Treatment groups receiving anakinra reported no differences in change in pain vs comparator groups receiving colchicine, naproxen, or prednisone. No differences in rescue medication use were found between both groups.

Adverse events occurred among 34.9% to 55.8% of patients in the anakinra group vs 40.7% to 46.7% of patients in comparator groups, with similar AE incidence noted between groups. These AEs were mostly mild or moderate in severity; however, serious adverse events (SAEs) occurred at a higher rate in the anakinra group vs comparator groups (1.9%-7.3% vs 0.0%, respectively).

Of the studies evaluating rilonacept, 1 evaluated gout flares and 4 reported on use of rilonacept to reduce flare frequency, all using a placebo for comparison.
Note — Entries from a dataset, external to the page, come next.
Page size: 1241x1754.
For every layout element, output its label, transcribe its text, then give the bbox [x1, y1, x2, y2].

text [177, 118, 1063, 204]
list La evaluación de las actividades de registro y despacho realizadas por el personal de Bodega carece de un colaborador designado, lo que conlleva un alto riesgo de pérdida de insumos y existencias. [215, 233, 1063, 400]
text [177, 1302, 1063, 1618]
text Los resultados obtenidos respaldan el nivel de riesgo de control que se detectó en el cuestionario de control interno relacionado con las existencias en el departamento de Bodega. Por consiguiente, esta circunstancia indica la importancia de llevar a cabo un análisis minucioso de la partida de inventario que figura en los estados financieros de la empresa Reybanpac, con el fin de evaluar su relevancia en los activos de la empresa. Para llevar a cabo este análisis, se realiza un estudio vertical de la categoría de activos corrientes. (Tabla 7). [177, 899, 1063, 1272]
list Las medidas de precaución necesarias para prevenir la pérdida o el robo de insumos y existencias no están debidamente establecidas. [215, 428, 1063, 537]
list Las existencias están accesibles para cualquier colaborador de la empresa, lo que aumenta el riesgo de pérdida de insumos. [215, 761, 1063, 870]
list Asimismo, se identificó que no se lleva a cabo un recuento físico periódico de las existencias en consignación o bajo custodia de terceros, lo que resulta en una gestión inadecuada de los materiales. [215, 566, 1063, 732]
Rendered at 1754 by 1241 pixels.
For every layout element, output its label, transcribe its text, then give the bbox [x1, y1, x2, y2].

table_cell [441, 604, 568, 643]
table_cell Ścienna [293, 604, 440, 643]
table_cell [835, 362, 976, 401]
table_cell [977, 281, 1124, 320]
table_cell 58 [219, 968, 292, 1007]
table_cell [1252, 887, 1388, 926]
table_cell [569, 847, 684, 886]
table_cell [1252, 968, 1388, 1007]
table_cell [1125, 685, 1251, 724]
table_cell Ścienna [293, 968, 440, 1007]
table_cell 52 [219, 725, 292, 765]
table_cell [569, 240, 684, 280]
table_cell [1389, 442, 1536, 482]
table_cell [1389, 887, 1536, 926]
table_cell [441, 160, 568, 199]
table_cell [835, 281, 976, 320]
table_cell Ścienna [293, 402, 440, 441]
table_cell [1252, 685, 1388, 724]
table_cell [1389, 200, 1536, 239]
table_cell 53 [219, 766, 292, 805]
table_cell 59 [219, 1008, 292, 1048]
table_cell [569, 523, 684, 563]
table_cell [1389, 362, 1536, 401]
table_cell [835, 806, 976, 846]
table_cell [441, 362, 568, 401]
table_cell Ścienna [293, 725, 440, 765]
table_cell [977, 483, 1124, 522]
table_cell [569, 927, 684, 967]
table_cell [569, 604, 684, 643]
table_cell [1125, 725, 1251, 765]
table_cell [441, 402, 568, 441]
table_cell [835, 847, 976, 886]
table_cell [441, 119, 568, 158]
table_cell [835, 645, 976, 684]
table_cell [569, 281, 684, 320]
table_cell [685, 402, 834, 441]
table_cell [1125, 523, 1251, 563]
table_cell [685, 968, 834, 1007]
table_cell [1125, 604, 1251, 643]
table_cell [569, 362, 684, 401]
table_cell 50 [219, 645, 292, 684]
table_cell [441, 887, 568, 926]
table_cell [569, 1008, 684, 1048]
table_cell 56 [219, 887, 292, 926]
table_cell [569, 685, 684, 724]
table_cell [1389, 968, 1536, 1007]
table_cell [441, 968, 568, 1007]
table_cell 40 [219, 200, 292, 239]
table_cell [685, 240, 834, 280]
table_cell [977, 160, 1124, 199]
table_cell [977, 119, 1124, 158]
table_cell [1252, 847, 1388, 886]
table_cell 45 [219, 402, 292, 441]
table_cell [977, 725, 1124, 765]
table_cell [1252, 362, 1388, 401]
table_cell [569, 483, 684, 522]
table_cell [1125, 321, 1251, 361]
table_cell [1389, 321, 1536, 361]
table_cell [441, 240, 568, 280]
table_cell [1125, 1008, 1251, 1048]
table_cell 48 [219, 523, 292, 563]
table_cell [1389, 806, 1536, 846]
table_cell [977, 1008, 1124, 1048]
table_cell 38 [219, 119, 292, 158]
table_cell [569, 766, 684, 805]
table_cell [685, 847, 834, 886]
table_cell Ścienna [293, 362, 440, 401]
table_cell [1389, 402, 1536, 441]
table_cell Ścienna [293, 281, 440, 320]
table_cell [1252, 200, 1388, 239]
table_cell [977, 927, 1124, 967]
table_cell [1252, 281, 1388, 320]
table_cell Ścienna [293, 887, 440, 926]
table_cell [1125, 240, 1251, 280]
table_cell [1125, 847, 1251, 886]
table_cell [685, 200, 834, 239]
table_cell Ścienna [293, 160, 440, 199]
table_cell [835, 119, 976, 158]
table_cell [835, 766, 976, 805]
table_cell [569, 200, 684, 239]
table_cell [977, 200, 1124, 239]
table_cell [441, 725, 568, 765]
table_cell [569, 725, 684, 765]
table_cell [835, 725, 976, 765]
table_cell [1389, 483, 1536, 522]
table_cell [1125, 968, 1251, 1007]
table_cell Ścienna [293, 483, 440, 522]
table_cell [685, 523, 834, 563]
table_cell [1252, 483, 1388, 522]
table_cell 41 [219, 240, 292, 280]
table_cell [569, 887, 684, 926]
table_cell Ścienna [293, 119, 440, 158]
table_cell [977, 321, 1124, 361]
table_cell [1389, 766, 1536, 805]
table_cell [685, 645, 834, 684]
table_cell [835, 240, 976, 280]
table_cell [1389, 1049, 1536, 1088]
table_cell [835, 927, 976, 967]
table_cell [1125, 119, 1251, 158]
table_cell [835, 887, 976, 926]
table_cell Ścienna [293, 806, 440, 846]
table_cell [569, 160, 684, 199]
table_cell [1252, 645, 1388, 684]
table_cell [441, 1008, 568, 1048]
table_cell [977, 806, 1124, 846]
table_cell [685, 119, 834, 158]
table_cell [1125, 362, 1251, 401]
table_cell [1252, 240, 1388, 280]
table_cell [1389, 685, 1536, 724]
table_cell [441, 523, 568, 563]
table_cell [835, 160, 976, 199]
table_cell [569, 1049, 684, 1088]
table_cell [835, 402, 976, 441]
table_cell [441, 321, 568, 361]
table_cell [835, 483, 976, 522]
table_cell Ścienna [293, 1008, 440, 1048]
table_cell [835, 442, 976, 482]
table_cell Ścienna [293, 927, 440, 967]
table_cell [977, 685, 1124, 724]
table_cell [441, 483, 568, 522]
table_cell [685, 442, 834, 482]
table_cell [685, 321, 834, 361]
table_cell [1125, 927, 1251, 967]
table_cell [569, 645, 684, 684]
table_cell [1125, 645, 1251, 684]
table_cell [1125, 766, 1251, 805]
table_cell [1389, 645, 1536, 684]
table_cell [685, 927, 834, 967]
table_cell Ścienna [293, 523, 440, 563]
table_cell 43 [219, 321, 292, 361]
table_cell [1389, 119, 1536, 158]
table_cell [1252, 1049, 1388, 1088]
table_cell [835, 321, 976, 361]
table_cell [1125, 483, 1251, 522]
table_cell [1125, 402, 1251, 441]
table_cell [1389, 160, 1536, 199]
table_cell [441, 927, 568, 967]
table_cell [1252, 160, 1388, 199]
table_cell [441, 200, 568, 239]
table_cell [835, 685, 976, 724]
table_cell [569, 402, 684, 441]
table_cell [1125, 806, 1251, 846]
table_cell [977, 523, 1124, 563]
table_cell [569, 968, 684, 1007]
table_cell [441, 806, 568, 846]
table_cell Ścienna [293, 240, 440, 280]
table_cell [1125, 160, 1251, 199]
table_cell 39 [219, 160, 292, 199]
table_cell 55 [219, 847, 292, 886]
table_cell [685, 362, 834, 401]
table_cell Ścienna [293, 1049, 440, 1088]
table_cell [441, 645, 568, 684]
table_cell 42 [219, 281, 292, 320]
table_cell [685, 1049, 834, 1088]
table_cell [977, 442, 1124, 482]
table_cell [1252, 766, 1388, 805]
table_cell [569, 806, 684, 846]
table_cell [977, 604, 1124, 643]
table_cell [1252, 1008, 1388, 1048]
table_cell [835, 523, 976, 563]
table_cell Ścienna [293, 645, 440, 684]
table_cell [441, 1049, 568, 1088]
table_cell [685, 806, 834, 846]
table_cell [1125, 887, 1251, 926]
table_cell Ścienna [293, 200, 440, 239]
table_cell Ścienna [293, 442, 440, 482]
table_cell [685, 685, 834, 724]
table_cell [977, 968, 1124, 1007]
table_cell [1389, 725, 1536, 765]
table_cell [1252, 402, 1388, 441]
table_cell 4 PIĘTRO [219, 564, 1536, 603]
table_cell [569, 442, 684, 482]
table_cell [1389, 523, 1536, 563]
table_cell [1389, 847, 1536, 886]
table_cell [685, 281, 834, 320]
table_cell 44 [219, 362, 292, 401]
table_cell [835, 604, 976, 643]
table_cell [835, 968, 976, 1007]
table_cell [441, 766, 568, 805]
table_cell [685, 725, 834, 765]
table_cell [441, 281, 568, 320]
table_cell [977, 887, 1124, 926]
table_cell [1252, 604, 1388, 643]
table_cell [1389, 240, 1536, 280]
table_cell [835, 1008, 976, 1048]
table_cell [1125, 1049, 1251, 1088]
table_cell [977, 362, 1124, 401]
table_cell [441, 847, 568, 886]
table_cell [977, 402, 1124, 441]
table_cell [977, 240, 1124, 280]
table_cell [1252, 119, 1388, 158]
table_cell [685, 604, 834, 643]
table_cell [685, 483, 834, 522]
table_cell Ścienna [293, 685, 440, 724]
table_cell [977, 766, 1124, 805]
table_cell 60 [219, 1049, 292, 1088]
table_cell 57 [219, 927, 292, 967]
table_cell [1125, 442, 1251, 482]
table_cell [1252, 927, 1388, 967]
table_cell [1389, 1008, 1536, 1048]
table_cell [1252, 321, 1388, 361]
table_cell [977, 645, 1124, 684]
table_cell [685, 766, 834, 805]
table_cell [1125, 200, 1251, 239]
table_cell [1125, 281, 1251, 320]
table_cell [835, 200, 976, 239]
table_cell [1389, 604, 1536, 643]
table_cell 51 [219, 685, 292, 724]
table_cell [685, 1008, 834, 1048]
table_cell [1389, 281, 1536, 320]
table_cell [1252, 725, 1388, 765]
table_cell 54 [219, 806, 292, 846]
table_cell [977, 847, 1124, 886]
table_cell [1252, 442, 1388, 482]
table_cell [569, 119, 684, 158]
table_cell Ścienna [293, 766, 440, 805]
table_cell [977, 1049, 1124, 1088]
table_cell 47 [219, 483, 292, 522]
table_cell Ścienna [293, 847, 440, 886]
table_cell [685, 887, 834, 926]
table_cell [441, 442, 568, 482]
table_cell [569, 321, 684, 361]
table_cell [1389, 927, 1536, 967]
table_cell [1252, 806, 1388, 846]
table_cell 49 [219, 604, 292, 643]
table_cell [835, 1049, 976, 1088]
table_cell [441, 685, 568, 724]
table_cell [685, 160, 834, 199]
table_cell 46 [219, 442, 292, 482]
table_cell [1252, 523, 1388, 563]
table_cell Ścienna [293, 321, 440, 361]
All studies reported fewer average number and proportion of gout flares among patients treated with rilonacept vs comparator groups; individuals receiving rilonacept also experienced gout flares later in their treatment course. Patients treated with rilonacept reported less pain and used less medication overall.

Occurrence of AEs were similar between the rilonacept (36.0%-68.3%) and comparator (29.9%-61.0%) groups. When reported, incidence of AEs and SAEs were similar between rilonacept and placebo groups.

Exclusion of studies published prior to 2011 was cited as a potential limitation; comparison studies published prior to this date may have added varying evidence to the review. Additionally, inclusion of some retrospective and post-hoc analyses may have introduced potential bias.

The study authors concluded, “More large, well-designed RCTs comparing IL-1β inhibitors with active comparators, with particular focus on safety, real-world evidence, and long-term follow-up, would be warranted to strengthen the evidence base for this therapeutic class.”

Disclosure: One or more of the study authors declared affiliations with biotech, pharmaceutical, and/or device companies. Please see the original reference for a full list of authors’ disclosures.